BEGIN Document text

How to pick from an Array?

:information_source: Attention Topic was automatically imported from the old Question2Answer platform.
:bust_in_silhouette: Asked By John97

I want to have a variable assigned based on the value of another variable. Because the second variable can have lot of different values, instead of having a lot of if statements, if I can, I’d rather use something that checks equivalence within anywhere in an array and picks the element within that array that matches to assign to the first variable.

So “if x equals anything in array [a, b, c, d]
y = the element x is equal to”

:bust_in_silhouette: Reply From: 1234ab

while not the most performant, you can simply

for i in array:
    if x == i:
        y = x
        break

or better (this should also work afaik):

if x in array:
    y = x

I’m getting and Invalid get index error.

var A = "A" 
var B = "B"
var pdir = [A, B]
var pt

func _ready():
for i in pdir:
	if piece_type == pdir[i]:
		pt = pdir[i]
		break

John97 | 2021-04-14 16:27

oh, you can just if piece_type == i:, if you do for i in pdir then i is already the string, and not the index of the string
and also pt = i
to iterate over the indices/indexes you can write smth like for i in range(len(pdir)) but only do that imo if you need the index

1234ab | 2021-04-14 16:35

I don’t want pt to equal i, I want it to equal the index, pt = A, not pt = “A”. Variables can be made equal to variables, right?

John97 | 2021-04-14 16:42

In this case, i is not the index but the item in the array.

exuin | 2021-04-14 16:48

Variables can be made equal to variable, right?

well not really, you can either make pt equal the value of A, which is "A" (if you write pt = A) or you can make it equal to the index of "A" (in the pdir Array at least), which is 0, because pdir in reality is ["A", "B"], the A and B variables’ values are used when creating the array
if pt is 0, then you can access "A" with pdir[pt]
but if you modify A to be "C", then pdir will not be updated

you can experiment with what is what by printing it out with print(variable) but there you won’t see the "s if I recall correctly

1234ab | 2021-04-14 16:50

So you’re saying I can’t make an array of variables?

John97 | 2021-04-14 16:52

yeah, you can’t (at least until someone comes here and proves me wrong :smiley: )

END Document text
BEGIN Given material

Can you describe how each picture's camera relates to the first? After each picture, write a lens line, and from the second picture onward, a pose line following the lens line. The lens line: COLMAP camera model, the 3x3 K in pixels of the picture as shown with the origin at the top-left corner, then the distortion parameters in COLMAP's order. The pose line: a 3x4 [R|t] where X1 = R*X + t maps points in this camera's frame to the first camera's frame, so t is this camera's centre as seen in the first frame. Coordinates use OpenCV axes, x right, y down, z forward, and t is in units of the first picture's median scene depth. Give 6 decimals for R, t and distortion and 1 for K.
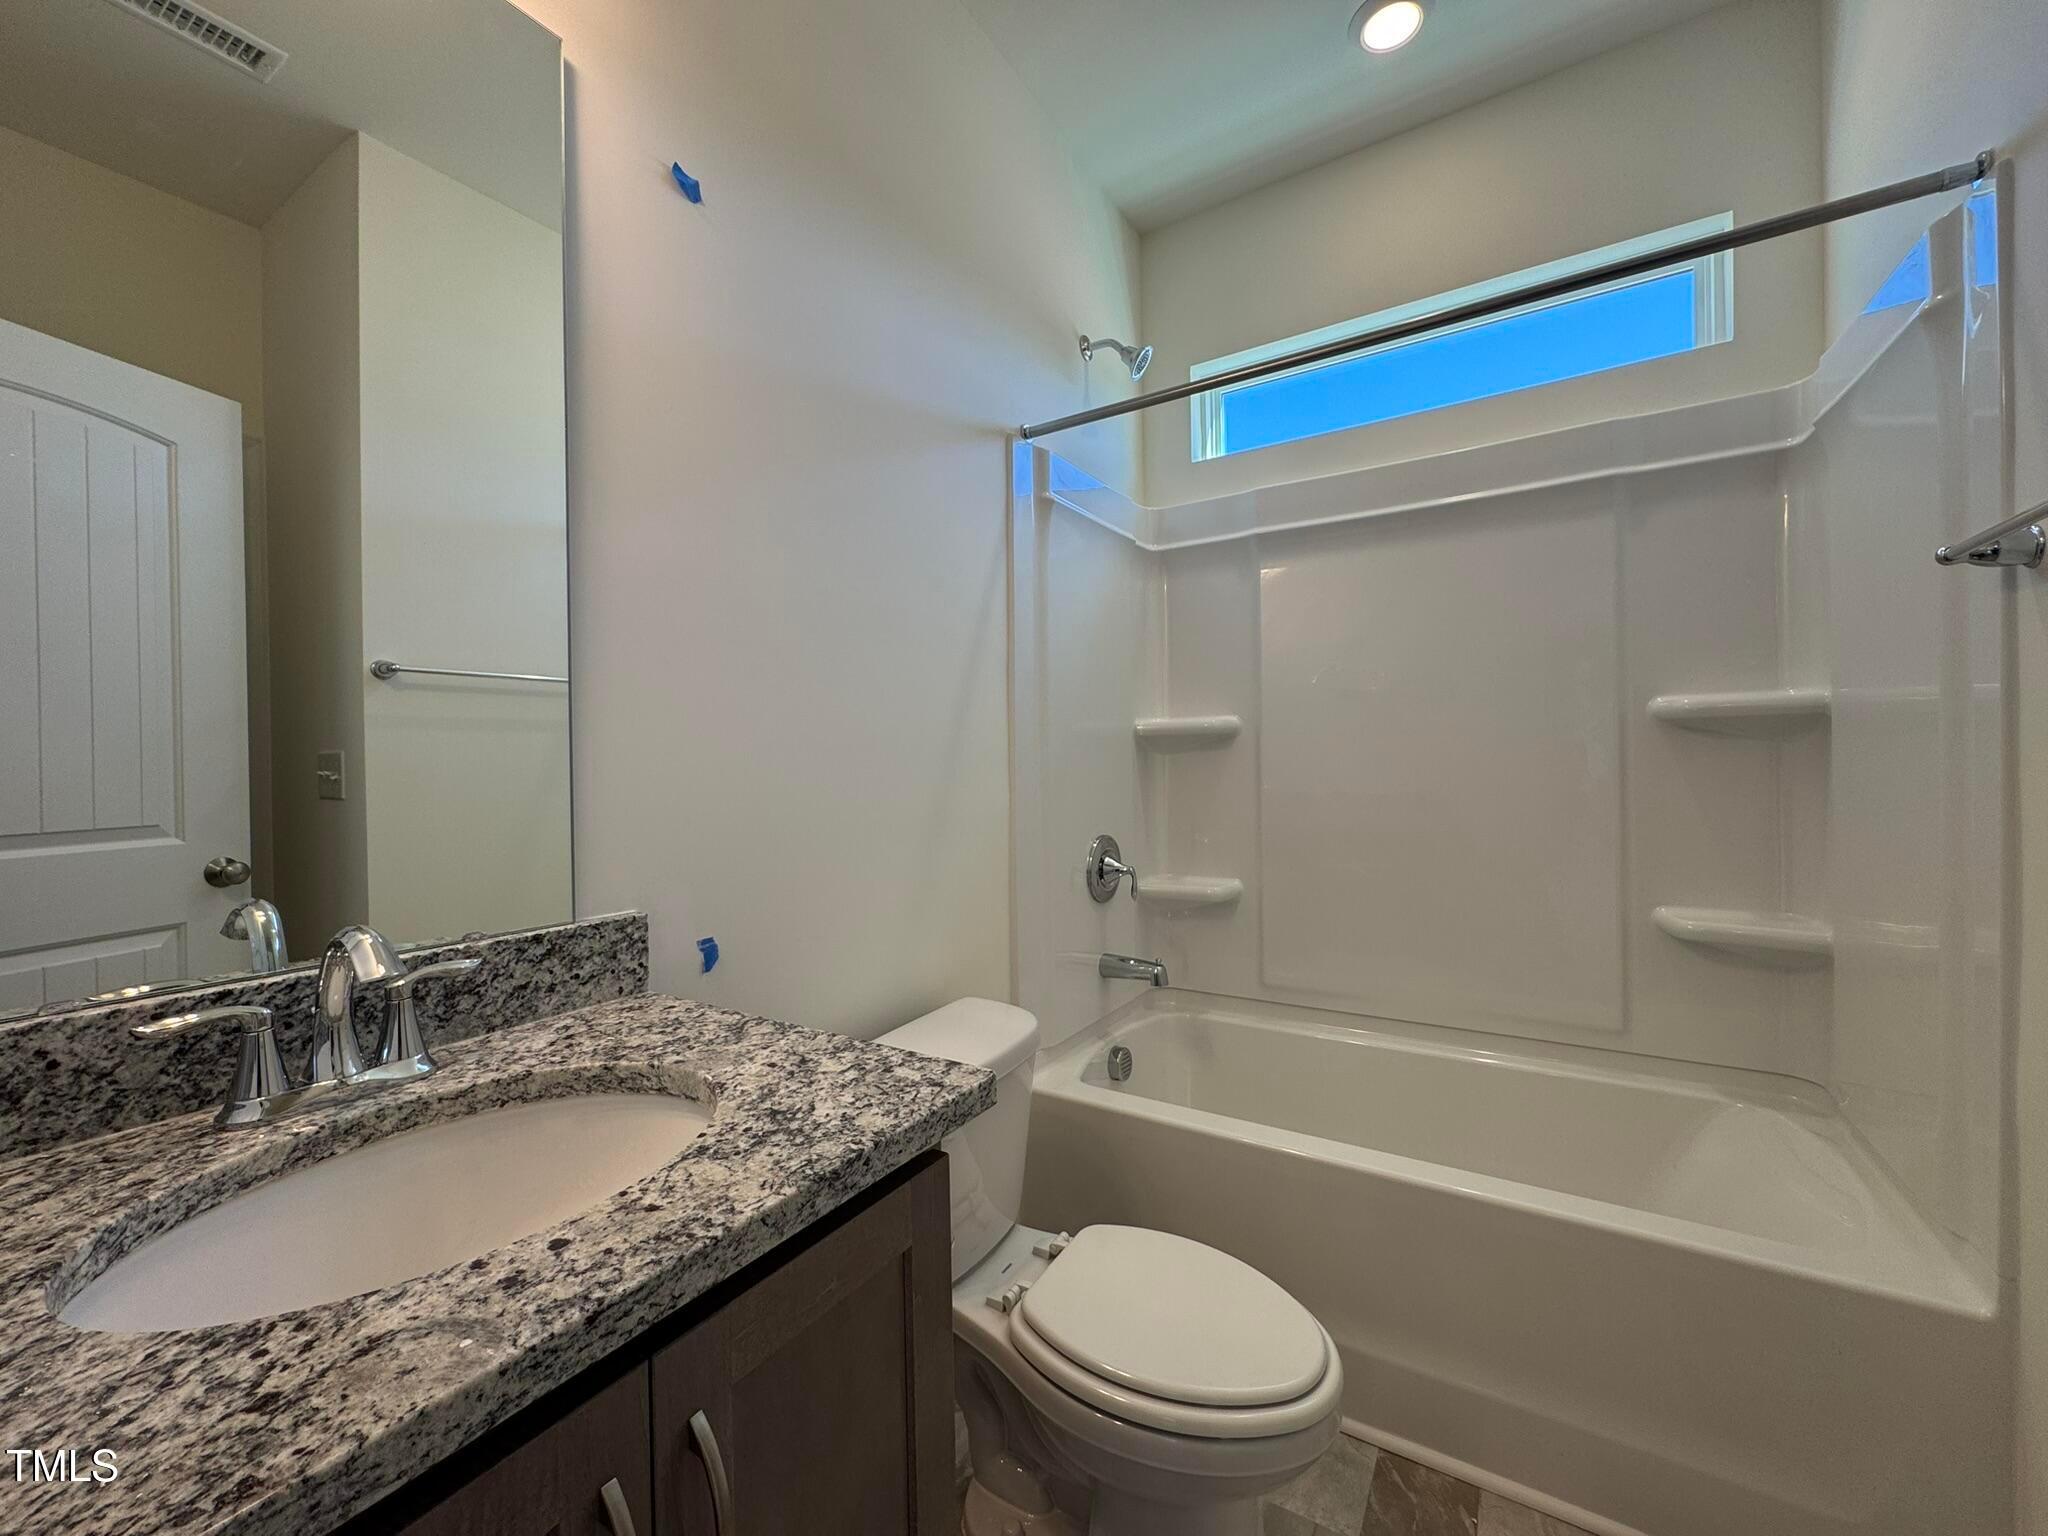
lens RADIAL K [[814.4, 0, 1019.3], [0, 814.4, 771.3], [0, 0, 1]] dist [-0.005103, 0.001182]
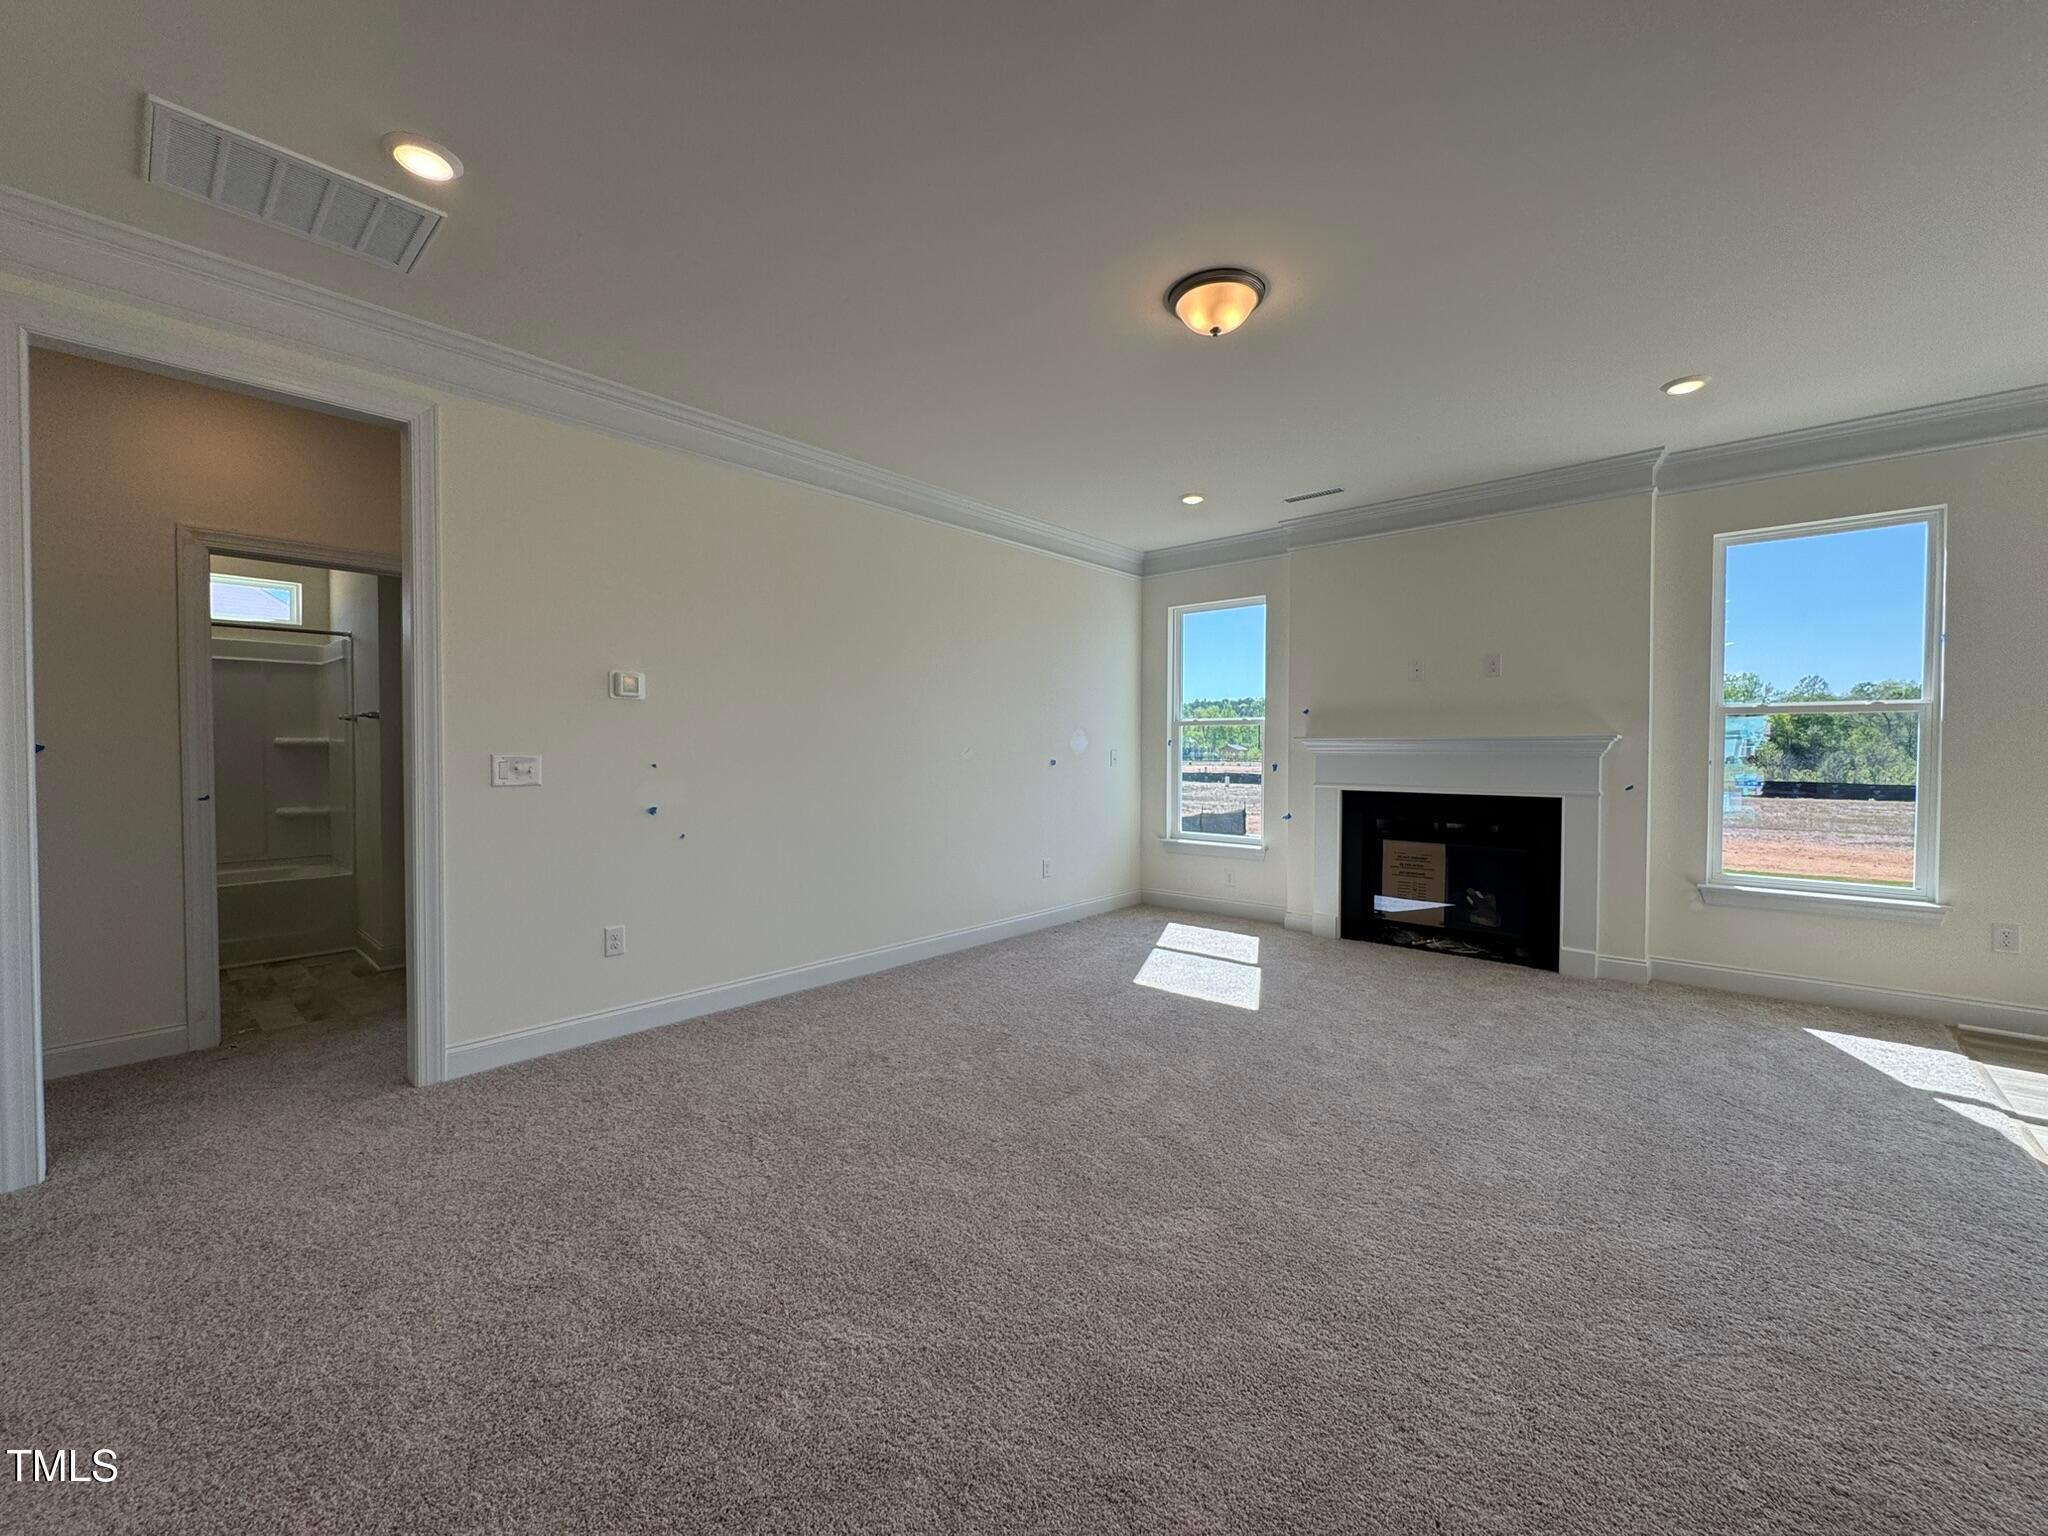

END Given material

What is required:
Write the next part of the forum thread about picking a matching value from an array, starting right after its final reply.

Answer:
but you can use pdir[0] exactly as if it was a variable

but if you modify A to be “C”, then pdir will not be updated

I’m 99% sure at least, but you can try it out

1234ab | 2021-04-14 16:56

It depends, I think. Some values are passed by reference and some by value.

The docs say:

In GDScript, only base types (int, float, string and the vector types) are passed by value to functions (value is copied). Everything else (instances, arrays, dictionaries, etc) is passed as reference. Classes that inherit Reference (the default if nothing is specified) will be freed when not used, but manual memory management is allowed too if inheriting manually from Object.

exuin | 2021-04-14 16:58

trueee (but also poolarrays are by value until Godot 4)

1234ab | 2021-04-14 17:00

Looks like I’ll have to make a million if statements to accomplish what I’m trying to then.

John97 | 2021-04-14 17:03

Let’s go after the doc writers /s

exuin | 2021-04-14 17:04

Perhaps instead of having an array of variables you can just modify the array directly? If you need names you can use a dictionary as well.

exuin | 2021-04-14 17:05

Maybe a dictionary will work. I don’t know how those work yet.

John97 | 2021-04-14 17:07

I’ve got it

func _ready():
	for i in pdic:
		if piece_type == pdic[i]:
			var keyl = pdic.keys()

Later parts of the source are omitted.